Figure 1. Schematic illustration of the Hepatitis C virus. Top right: the virus particle containing an RNA genome and the viral envelope glycoproteins E1 and E2 exposed on the surface. Bottom: the viral genome encoding a large polyprotein that is cleaved into multiple structural and non-structural proteins with 5’ and 3’ terminal untranslated regions.

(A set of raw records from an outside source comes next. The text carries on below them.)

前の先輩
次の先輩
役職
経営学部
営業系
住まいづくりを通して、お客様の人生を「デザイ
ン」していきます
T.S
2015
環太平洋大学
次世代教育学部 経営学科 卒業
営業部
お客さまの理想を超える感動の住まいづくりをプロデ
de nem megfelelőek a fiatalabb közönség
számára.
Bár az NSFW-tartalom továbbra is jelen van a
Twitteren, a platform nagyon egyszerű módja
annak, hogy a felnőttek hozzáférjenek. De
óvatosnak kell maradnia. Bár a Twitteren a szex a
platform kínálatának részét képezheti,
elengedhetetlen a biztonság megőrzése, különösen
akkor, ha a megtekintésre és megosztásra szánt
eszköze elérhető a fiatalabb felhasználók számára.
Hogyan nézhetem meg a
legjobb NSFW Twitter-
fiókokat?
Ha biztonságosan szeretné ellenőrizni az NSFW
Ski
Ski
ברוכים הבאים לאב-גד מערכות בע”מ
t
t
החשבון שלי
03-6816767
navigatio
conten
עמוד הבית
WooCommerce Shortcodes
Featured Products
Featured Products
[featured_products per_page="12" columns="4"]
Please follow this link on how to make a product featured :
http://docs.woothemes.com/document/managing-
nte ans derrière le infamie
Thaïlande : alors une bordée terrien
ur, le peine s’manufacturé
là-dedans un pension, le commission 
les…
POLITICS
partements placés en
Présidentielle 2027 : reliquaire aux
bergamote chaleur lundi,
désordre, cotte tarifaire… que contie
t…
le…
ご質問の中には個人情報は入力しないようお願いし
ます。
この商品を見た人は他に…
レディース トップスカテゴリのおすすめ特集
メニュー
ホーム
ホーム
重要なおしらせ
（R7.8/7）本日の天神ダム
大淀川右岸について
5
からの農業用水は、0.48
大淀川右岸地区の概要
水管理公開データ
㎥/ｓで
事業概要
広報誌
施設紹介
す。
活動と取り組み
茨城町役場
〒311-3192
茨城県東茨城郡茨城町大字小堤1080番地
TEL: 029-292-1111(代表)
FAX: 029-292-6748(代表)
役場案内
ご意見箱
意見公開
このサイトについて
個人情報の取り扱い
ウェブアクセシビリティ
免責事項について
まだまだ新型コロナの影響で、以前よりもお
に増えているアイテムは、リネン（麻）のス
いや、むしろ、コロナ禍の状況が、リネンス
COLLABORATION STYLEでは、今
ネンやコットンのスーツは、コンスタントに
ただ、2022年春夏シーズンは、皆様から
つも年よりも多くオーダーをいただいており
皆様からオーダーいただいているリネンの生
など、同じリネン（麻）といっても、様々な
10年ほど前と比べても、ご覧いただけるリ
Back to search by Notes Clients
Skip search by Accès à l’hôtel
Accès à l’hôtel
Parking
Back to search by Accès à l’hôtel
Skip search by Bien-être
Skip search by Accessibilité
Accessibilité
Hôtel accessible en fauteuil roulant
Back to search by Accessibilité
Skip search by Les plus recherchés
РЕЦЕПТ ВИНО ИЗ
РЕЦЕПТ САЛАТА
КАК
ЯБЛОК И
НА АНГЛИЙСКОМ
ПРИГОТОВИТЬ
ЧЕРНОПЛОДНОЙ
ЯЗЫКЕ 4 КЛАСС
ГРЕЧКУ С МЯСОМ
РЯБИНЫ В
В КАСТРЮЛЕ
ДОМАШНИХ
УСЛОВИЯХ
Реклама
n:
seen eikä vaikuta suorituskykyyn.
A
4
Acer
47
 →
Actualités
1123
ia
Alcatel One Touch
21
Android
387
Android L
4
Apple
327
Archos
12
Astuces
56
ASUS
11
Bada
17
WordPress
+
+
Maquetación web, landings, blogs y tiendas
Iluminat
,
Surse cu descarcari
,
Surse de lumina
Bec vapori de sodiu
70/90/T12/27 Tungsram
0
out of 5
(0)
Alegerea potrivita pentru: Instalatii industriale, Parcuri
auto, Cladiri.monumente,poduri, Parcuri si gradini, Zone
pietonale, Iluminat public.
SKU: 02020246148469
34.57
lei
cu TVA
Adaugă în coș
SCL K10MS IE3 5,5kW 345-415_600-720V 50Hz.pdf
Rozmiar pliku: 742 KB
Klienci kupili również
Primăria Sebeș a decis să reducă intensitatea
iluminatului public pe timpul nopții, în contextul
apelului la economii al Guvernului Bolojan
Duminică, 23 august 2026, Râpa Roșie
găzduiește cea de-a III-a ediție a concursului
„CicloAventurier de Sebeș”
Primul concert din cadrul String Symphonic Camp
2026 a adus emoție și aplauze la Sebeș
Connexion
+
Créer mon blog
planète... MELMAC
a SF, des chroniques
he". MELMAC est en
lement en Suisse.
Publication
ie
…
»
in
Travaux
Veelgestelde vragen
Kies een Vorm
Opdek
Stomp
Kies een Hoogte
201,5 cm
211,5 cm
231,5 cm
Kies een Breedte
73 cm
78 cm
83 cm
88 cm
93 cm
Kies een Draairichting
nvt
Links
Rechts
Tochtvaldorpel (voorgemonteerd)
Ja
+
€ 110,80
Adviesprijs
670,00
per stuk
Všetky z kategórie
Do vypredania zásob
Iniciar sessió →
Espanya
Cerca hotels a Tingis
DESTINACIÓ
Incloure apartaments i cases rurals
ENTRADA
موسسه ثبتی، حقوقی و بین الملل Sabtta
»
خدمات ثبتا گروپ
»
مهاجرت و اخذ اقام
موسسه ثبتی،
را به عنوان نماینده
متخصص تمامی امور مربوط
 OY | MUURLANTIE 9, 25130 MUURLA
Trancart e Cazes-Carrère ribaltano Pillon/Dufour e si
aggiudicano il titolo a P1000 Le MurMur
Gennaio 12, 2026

Topics: Medicine, Nobel Laureates, Nobel Prize
The discovery of Hepatitis C virus
The 2020 Nobel Prize in Physiology or Medicine is awarded to Harvey J. Alter, Michael Houghton, and Charles M. Rice for the discovery of Hepatitis C virus. Hepatitis, from the Greek names for liver and inflammation, is a disease characterized by poor appetite, vomiting, fatigue, and jaundice – yellow discoloration of the skin and eyes. Chronic hepatitis leads to liver damage, which may progress to cirrhosis and liver cancer. Viral infection is the leading cause of hepatitis, with some forms persisting without symptoms for many years before life-threatening complications develop. Until the 1960s, exposure to blood from infected individuals was a major health hazard, with up to 30% risk of chronic hepatitis following surgery or multiple blood transfusions. This risk was only partially reduced by the discovery of the Hepatitis B virus (HBV) and the eventual elimination of HBV-contaminated blood through testing. A more insidious form of hepatitis, characterized by very mild symptoms in the acute phase and a high risk of progression to chronic liver damage and cancer, remained. The work of Alter, Houghton, and Rice characterized this form of hepatitis to be a distinct clinical entity, caused by an RNA virus of the Flavivirus family, now known as Hepatitis C virus (HCV). This pioneering work has paved the way for the development of screening methods that have dramatically reduced the risk of acquiring hepatitis from contaminated blood and has led to the development of effective antiviral drugs that have improved the lives of millions of people.